Low sugar baked beans. Yeuch. I accidentally bought a four pack of those blighters once, and the missus was the first to break open the placcy wrapper for brekky one Saturday. “God, these beans are disgusting” says she. Ten seconds later, after a sampling, I heartily concurred. Thenceforth, two heaped teaspoons of granulated in every saucepan allowed us to avoid global ecological meltdown, reader, and we made it to the end of the last of the four cans without any unecessary food wastage. Oxfam would have been proud. We pledged never again to submit ourselves to such culinary recklessness.
Actually I discussed this very subject with my brother in law a retired chef. He reckons that if you add a teaspoon of sugar to the baked beans it solidifies the sauce slightly and reduces the flow. It might solve the problem but spoil the taste.
Like giving up anything, there is a cold turkey phase! I can’t go back now…

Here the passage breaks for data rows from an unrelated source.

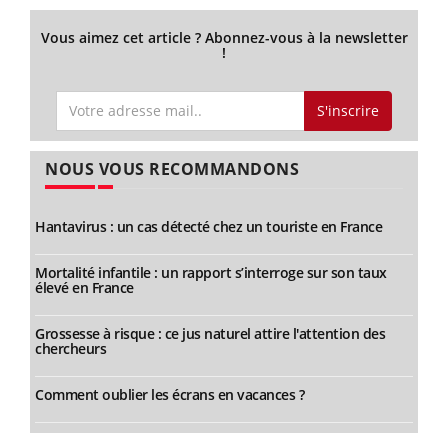
Vous aimez cet article ? Abonnez-vous à la newsletter
!
S'inscrire
NOUS VOUS RECOMMANDONS
Hantavirus : un cas détecté chez un touriste en France
Mortalité infantile : un rapport s’interroge sur son taux
élevé en France
Grossesse à risque : ce jus naturel attire l'attention des
chercheurs
Comment oublier les écrans en vacances ?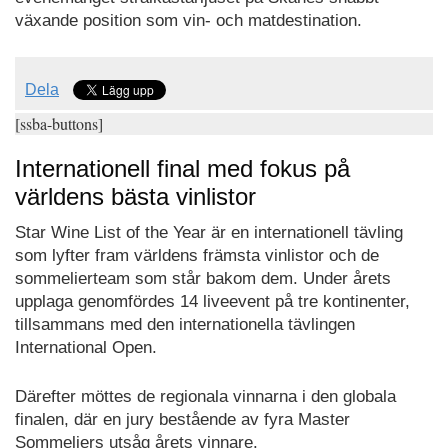
växande position som vin- och matdestination.
Dela
[ssba-buttons]
Internationell final med fokus på
världens bästa vinlistor
Star Wine List of the Year är en internationell tävling
som lyfter fram världens främsta vinlistor och de
sommelierteam som står bakom dem. Under årets
upplaga genomfördes 14 liveevent på tre kontinenter,
tillsammans med den internationella tävlingen
International Open.
Därefter möttes de regionala vinnarna i den globala
finalen, där en jury bestående av fyra Master
Sommeliers utsåg årets vinnare.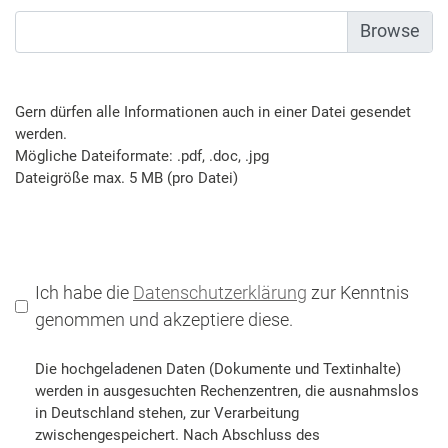
Gern dürfen alle Informationen auch in einer Datei gesendet
werden.
Mögliche Dateiformate: .pdf, .doc, .jpg
Dateigröße max. 5 MB (pro Datei)
Ich habe die
Datenschutzerklärung
zur Kenntnis
genommen und akzeptiere diese.
Die hochgeladenen Daten (Dokumente und Textinhalte)
werden in ausgesuchten Rechenzentren, die ausnahmslos
in Deutschland stehen, zur Verarbeitung
zwischengespeichert. Nach Abschluss des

It’s clear from various comments on here that my handling of beans is suspect and needs to be altered. I have never used a spoon and it is clear that would aid the even distribution of sauce. It may also eradicate another problem. Currently I take the lid off the beans and shake the can rigorously into the saucepan until the contents are emptied from the can. Except that they never are – not matter how hard you shake the tin there are residue beans that refuse to leave the can. Judicious use of a spoon would solve that issue
Ah, those, yes. They are known as Trump beans – they just won’t let go.
I remember the supermarkets had Baked Bean wars in the early 90s. They were undercutting each other to such an extent that cans were being sold for literally tuppence.
I don’t recall that and thus that is fake news
Ha! That bloke Trump used to say that kind of thing all the time.
Fake news is now fake olds.
@SteveT is 14 short of a hamper, err 13 now.
Should he put it in the fridge or keep it at room temp?
This far down and still no advice on the best way to consume Corsair tinned chicken. Cold out of the can in one gulp is my gut instinct. Best not to shake first – don’t want to upset that balanced blend of coagulations. Leftovers (unlikely!) should be relocated to a local council incinerator.
This far down and still this hasn’t been posted.
We were posh in our house. We had Cross & Blackwell. I wasn’t so keen on theirs though. You’d find detached bean skins that were not really digestible, they could get stuck in your teeth as well. Once I left home I switched to Heinz. How liberating that was.
Did you leave home because of the unsatisfactory bean situation? We need to know…
Hamper for Mr T!
When he’s emptied it he’ll have somewhere new to store his saucepan lids.